Gestuelle d’auto-massages

Une fois que l’ensemble du groupe semble avoir lâché prise avec le réel, Catherine propose une gestuelle d’auto-massages, les poings fermés, sur toutes les parties du corps. Il s’agit de tapoter pour stimuler, éveiller, prendre conscience du cou, des chevilles, des coudes, des épaules, du crâne. Puis souffler, souffler encore. Il faudra doucement remonter à la surface, reprendre pied, se secouer et s’étirer comme des chats. Suivront les femmes du chœur, pour une initiation identique et forcément bénéfique. Lors de la soirée de concert Fauré, les artistes ont noté après les trois minutes de sophrologie, une attention du public toute particulière. Preuve qu’il s’était passé quelque chose.

La sophrologie, c’est quoi ?

La sophrologie est un terme créee par Alfonso Caycedo, médecin neuropsychiatre, né dans les années 30 à Bogota, orienté par l’école de psychiatrie phénoménologique et existentielle, pour désigner une méthode qu’il a conçue pour l’étude de la conscience harmonieuse et la conquête de l’équilibre corps-esprit, par la répétition de techniques psychocorporelles qui lui sont propres.

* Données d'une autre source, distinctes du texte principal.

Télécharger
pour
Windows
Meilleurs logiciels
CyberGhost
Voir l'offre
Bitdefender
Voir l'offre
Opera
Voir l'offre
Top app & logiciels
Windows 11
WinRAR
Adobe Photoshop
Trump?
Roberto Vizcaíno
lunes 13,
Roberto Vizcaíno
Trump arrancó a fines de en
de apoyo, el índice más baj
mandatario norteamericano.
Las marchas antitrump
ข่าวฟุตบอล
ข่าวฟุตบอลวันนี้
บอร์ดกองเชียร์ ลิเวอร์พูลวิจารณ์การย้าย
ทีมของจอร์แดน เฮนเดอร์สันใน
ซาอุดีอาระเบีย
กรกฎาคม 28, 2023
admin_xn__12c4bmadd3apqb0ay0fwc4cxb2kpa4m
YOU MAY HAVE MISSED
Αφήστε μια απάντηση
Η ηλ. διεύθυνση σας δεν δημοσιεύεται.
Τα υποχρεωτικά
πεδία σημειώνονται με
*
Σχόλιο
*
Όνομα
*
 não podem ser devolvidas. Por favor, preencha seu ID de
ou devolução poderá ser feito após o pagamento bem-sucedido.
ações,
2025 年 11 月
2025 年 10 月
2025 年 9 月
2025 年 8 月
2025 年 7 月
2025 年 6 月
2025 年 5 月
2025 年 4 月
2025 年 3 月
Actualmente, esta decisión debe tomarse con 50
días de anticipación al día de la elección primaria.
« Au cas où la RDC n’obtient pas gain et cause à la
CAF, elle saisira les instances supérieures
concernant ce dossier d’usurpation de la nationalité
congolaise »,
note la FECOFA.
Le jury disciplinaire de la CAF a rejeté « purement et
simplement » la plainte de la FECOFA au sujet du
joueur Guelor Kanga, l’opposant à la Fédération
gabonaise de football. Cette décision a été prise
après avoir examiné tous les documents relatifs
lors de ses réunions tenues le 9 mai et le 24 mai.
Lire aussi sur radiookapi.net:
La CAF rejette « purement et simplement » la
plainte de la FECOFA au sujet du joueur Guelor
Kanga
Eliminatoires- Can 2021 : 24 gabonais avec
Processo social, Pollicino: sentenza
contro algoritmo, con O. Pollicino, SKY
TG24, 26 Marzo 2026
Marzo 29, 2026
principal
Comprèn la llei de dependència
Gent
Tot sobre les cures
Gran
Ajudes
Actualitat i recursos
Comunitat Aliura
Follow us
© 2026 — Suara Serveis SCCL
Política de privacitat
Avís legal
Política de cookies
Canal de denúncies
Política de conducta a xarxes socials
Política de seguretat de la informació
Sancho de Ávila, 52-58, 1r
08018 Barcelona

Il s’agit plus particulièrement de la première science d’étude de la conscience. Initiée dans les années 60, elle ne cesse depuis d’évoluer. Cette pratique s’adresse à tous ceux qui souhaitent développer leurs capacités et leurs ressources dans leur vie personnelle comme professionnelle, mais pas seulement. Elle permet à des personnes en difficulté de trouver là un moyen d’apaisement, où le corps et le mental s’équilibrent enfin. On peut la pratiquer depuis l’enfance jusqu’à la fin de sa vie, car la sophrologie n’exige pas de capacités physiques exceptionnelles.